本発明は、スピンドルモータ等の流体軸受装置のスリーブに使用される銅合金材及びその製造方法、並びにこの銅合金材により製造されたスリーブに関し、特に、ステンレス鋼製のシャフトを使用した流体軸受装置のスリーブ用銅合金材及びその製造方法並びにスリーブに関する。
スピンドルモータ等の流体軸受装置の摺動部材は、一般に、摺動時の摩耗を低減するため、シャフト(軸)がステンレス等の鋼材により形成され、スリーブ(軸受)が黄銅(Cu−Sn合金)等の比較的軟らかい金属材料により形成されている。しかしながら、黄銅の熱膨張係数は純銅に近く約20ppmであるのに対し、ステンレス鋼材の熱膨張係数は例えばSUS300系の場合で約13ppmであるため、従来のスピンドルモータには、シャフトの熱膨張係数がスリーブの熱膨張係数よりも小さく、高速回転によってスリーブ及びシャフトの温度が変化すると、これらの摺動特性が不安定になるという問題点がある。
この問題点は、スリーブの熱膨張係数をシャフトの熱膨張係数以下にすることによって解決することができ、例えばステンレス鋼よりも熱膨張係数が小さい材料としては、Fe−42Ni系合金材、Cu−W系合金材、Cu−Mo系合金材及びCu−CuO系合金材等がある。しかしながら、例えば、スリーブをシャフトと同様にステンレス等の鋼材により形成すると、摺動時に摩耗が発生する。また、スピンドルモータのスリーブ等のように製造工程において高精度な加工を行う摺動部材に使用される材料には、熱膨張係数が低いだけでなく、優れた加工性が求められるが、鋼材及びFe−Ni系合金材等の鉄系の材料は、難削性であるため、切削加工時に刃先に炭化物が焼き付く等の問題があり、高精度に切削加工することは困難である。一方、Cu−W系合金材、Cu−Mo合金材及びCu−CuO合金材は、熱膨張係数が低く、熱伝導性も良好であるが、これらの合金材は粉末法で作製しなければならず、更に材料も高価であるため、製造コストが高く、また、完全な合金化が困難であるため、切削性に問題がある。

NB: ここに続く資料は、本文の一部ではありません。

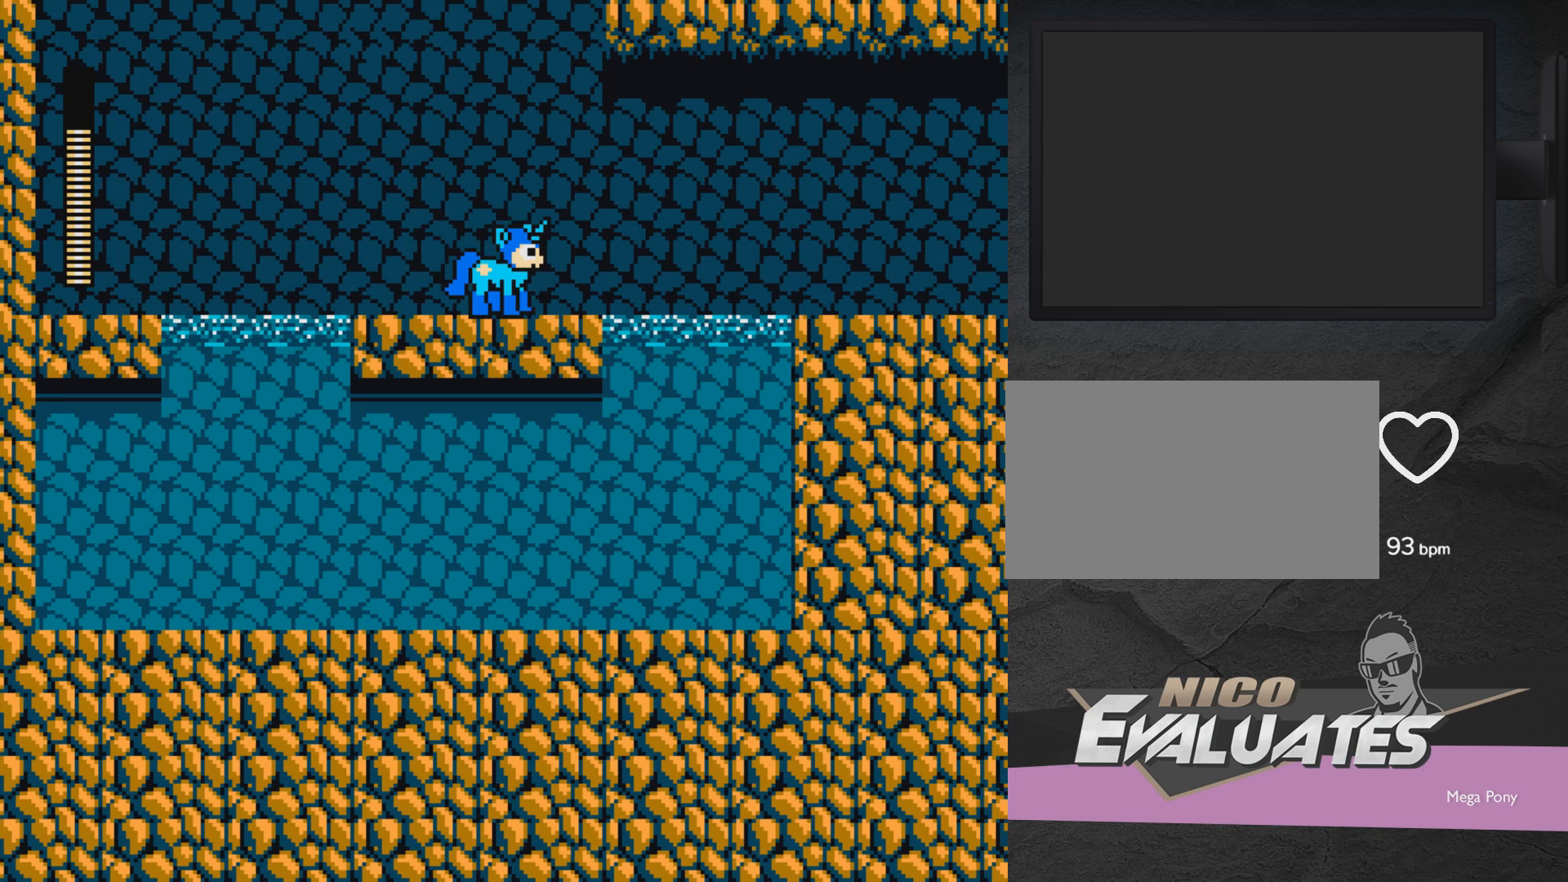
{"buttons": ["DPAD_RIGHT"], "events": [[100, "DPAD_RIGHT", "down"]]}
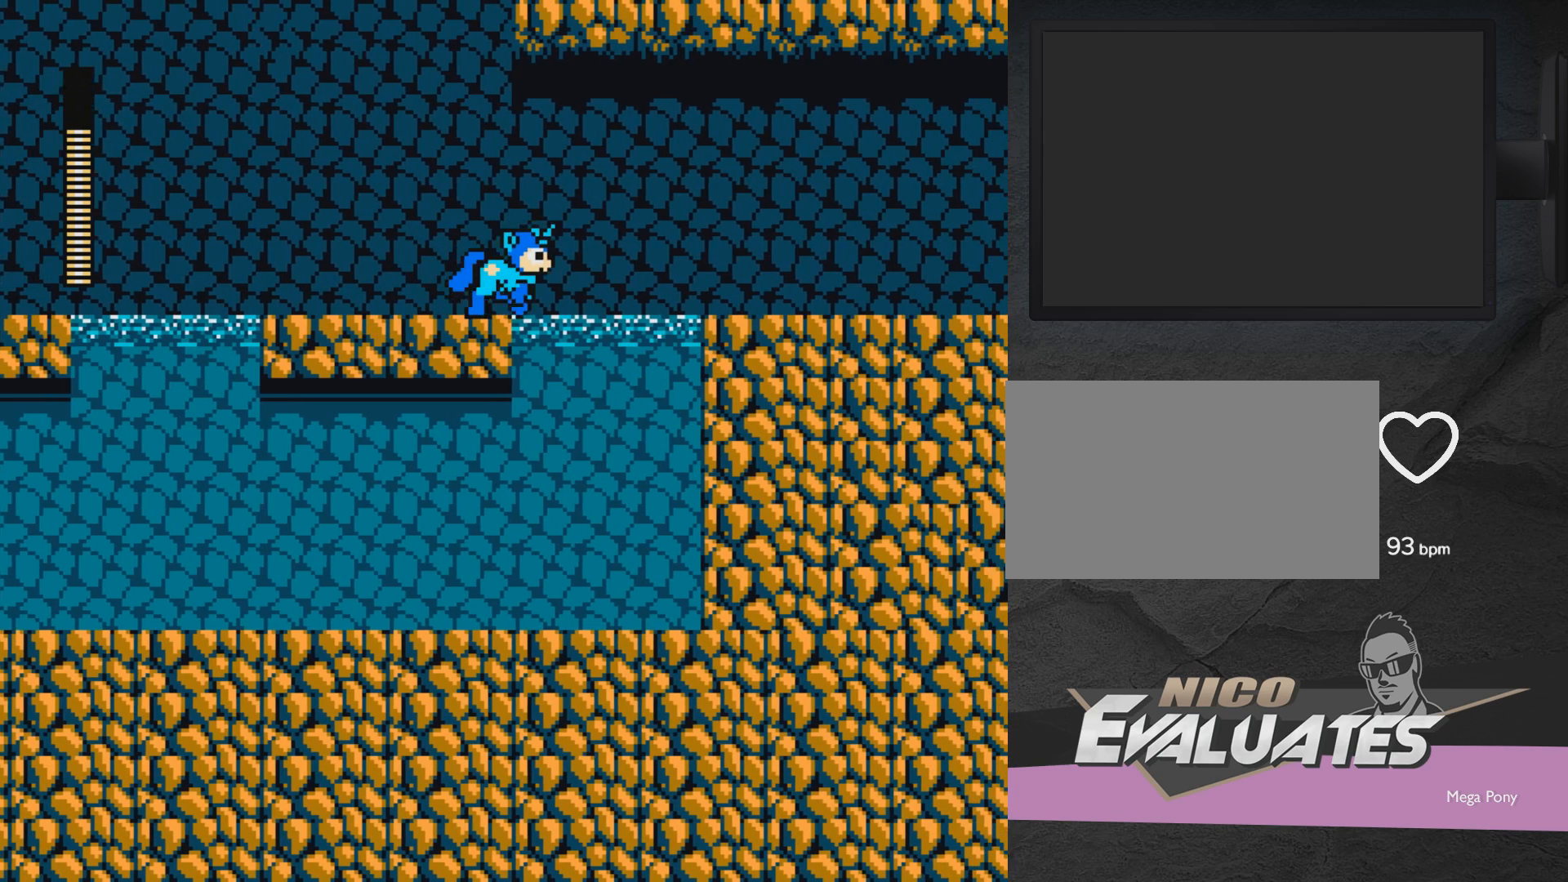
{"buttons": ["A", "DPAD_RIGHT"], "events": [[17, "DPAD_RIGHT", "up"], [217, "DPAD_RIGHT", "down"], [333, "A", "down"]]}
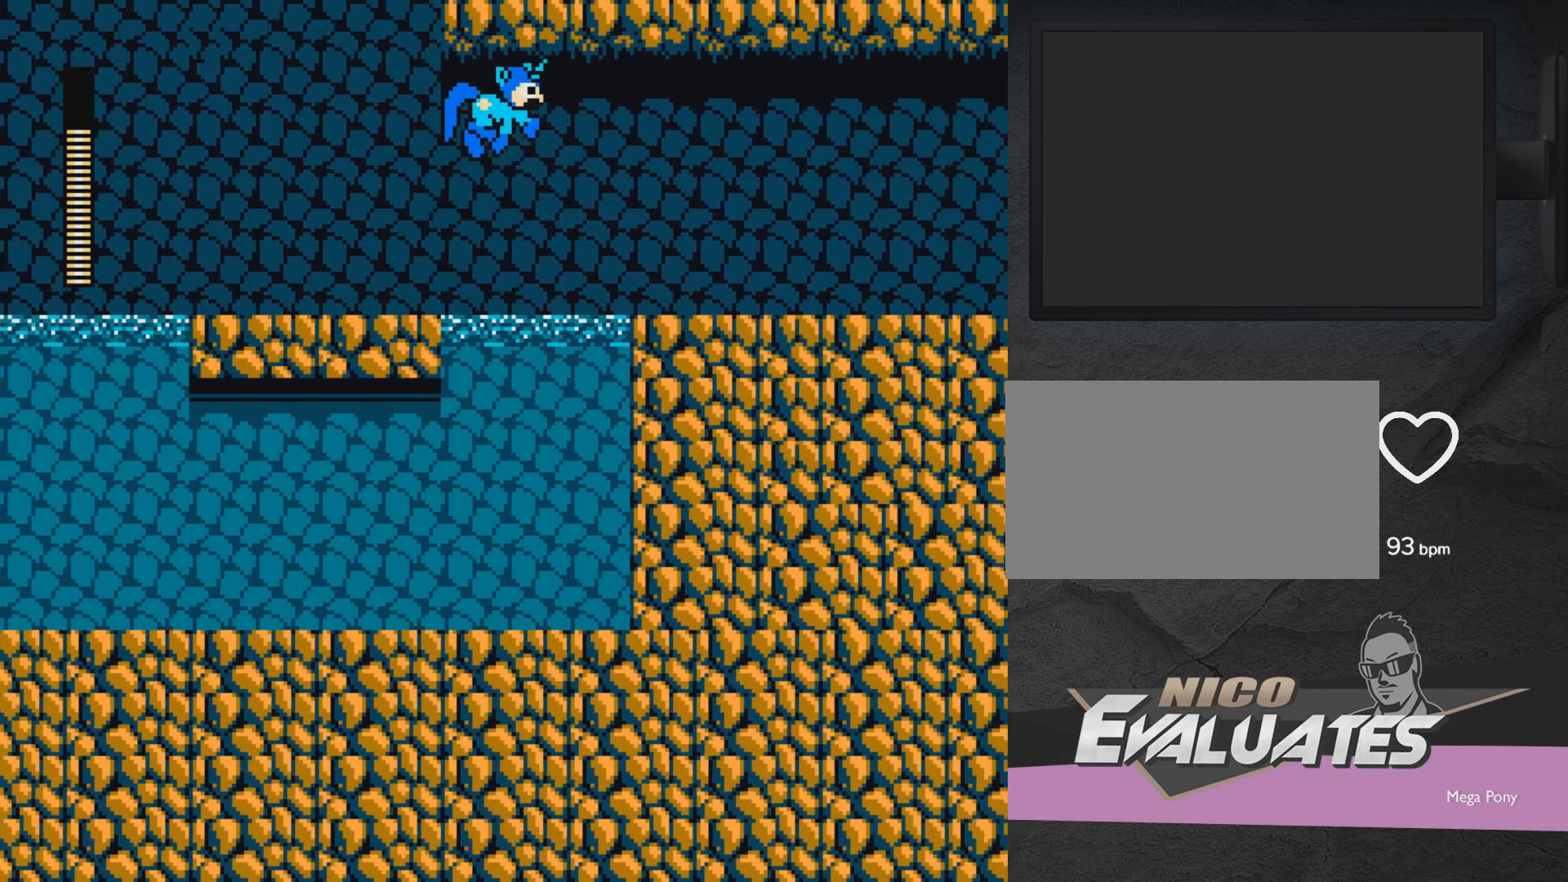
{"buttons": ["A", "DPAD_RIGHT"], "events": []}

そこで、従来、加工性を低下させずに、温度変化に伴う摺動特性の変化を抑制するため、スリーブ本体をFe−Ni合金(インバー)及びFe−Ni−Co合金(スーパーインバー)により形成し、その内側面に加工層として、Cu、Cu−Sn合金、Cu−Ni合金、Cu−Zn合金若しくはCu−Zn−Sn合金等からなるめっき層又は蒸着層を形成するか、又は、Cu、Cu−Al系合金、Cu−Sn合金、Cu−Sn−P系合金、Cu−Si−Sn系合金、Cu−Ni−Zn系合金、Cu−Ni−Fe系合金、Cu−Be系合金若しくはCu−Zn系合金等からなる管状部材を嵌合した軸受装置が提案されている(特許文献1参照)。この特許文献1に記載の軸受装置は、スリーブ本体を鋼材よりも熱膨張係数が低いFe−Ni合金又はFe−Ni−Co合金により形成することにより摺動特性の変化を抑制し、更に、切削加工される内側面にCu又はCu合金からなる加工層を設けることにより、加工性を向上させている。

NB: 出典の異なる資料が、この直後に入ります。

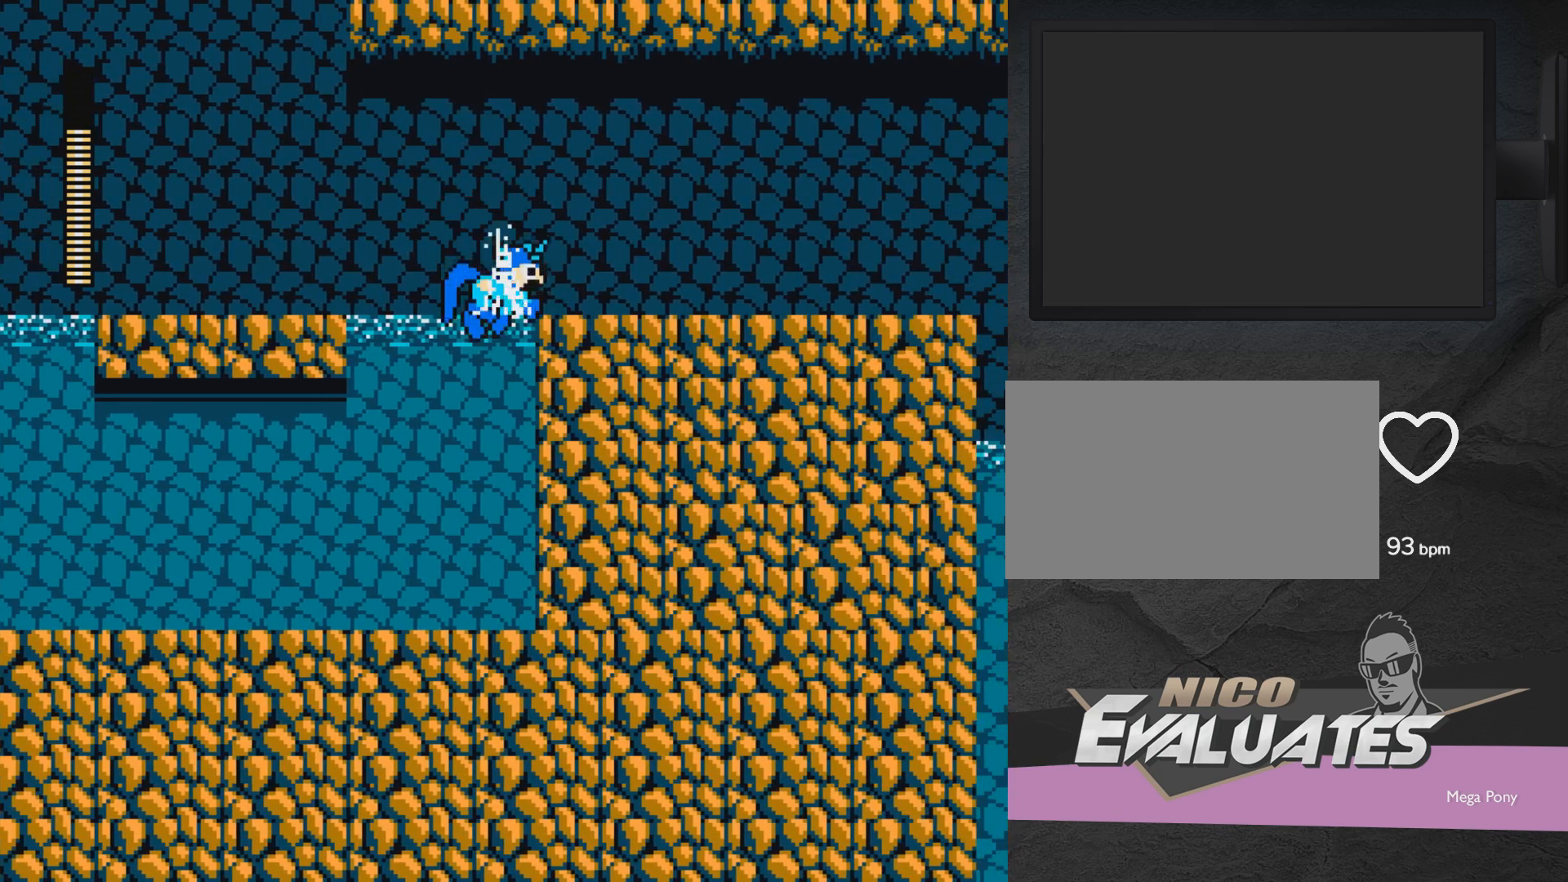
{"buttons": ["DPAD_RIGHT"], "events": [[17, "A", "up"]]}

また、従来、シャフトをステンレス鋼により形成すると共に、スリーブをアルミニウムシリコン合金により形成することにより、シャフトの線熱膨張係数よりもスリーブの線熱膨張係数を小さくしたスピンドルモータが提案されている(特許文献2参照)。更に、シャフトに接する部分を、炭素粒子を含有するポリエーテル芳香族ケトン樹脂により形成して、製造時における加工性を確保し、摺動性の向上を図ったモータ用軸受もある(特許文献3参照。)。

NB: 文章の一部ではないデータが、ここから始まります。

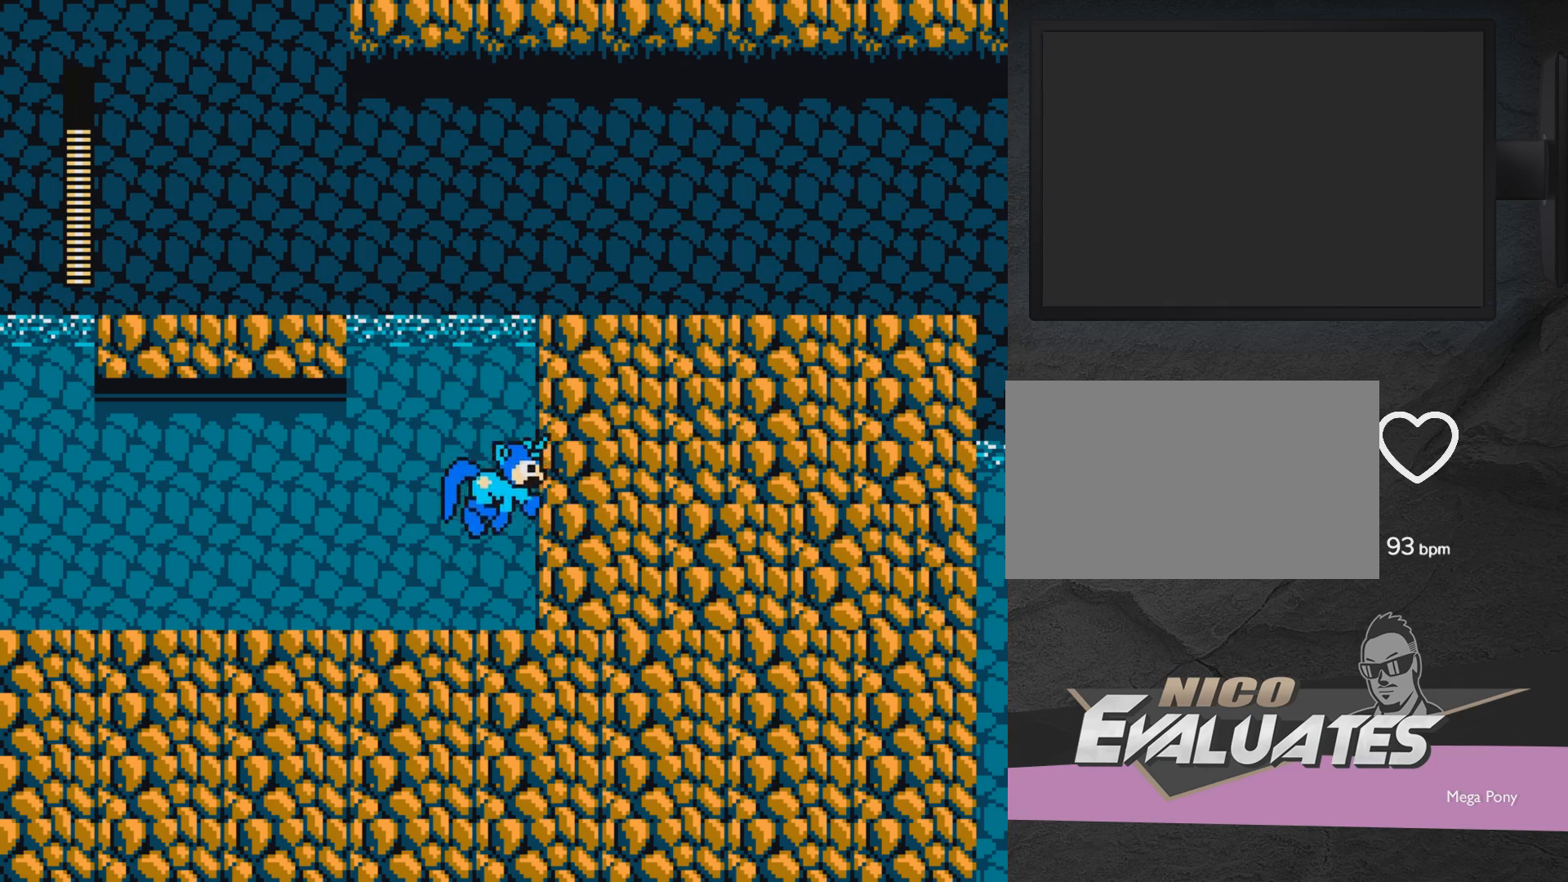
{"buttons": ["A", "DPAD_RIGHT"], "events": [[33, "A", "down"], [233, "A", "up"], [333, "A", "down"]]}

特開平9−177767号公報 特開2004−104982号公報 特開2002−115718号公報
しかしながら、前述の従来の技術には以下に示す問題点がある。即ち、特許文献1に記載の軸受装置は、スリーブの内側面に加工層を形成しているため、工程数が増加し、製造コストが増加するという問題点がある。また、特許文献1に記載の軸受装置の場合、スリーブ本体を形成しているFe−Ni合金材及びFe−Ni−Co合金材の熱膨張係数は1.0乃至4.2ppmと低いが、加工層を形成している銅又は銅合金の大部分は熱膨張係数が17ppm程度と高く、スリーブ本体と加工層との熱膨張係数の差が大きいため、従来のスピンドルモータと同様に、摺動時の温度変化により、シャフトとスリーブの隙間(クリアランス)が変化し、摺動特性が低下するという問題点がある。特に、Fe−Ni−Co合金材を使用した場合、熱膨張係数が約1.0ppmと低すぎるため、温度変化によるクリアランスの変化が大きくなり、摺動特性が不安定になるという問題点もある。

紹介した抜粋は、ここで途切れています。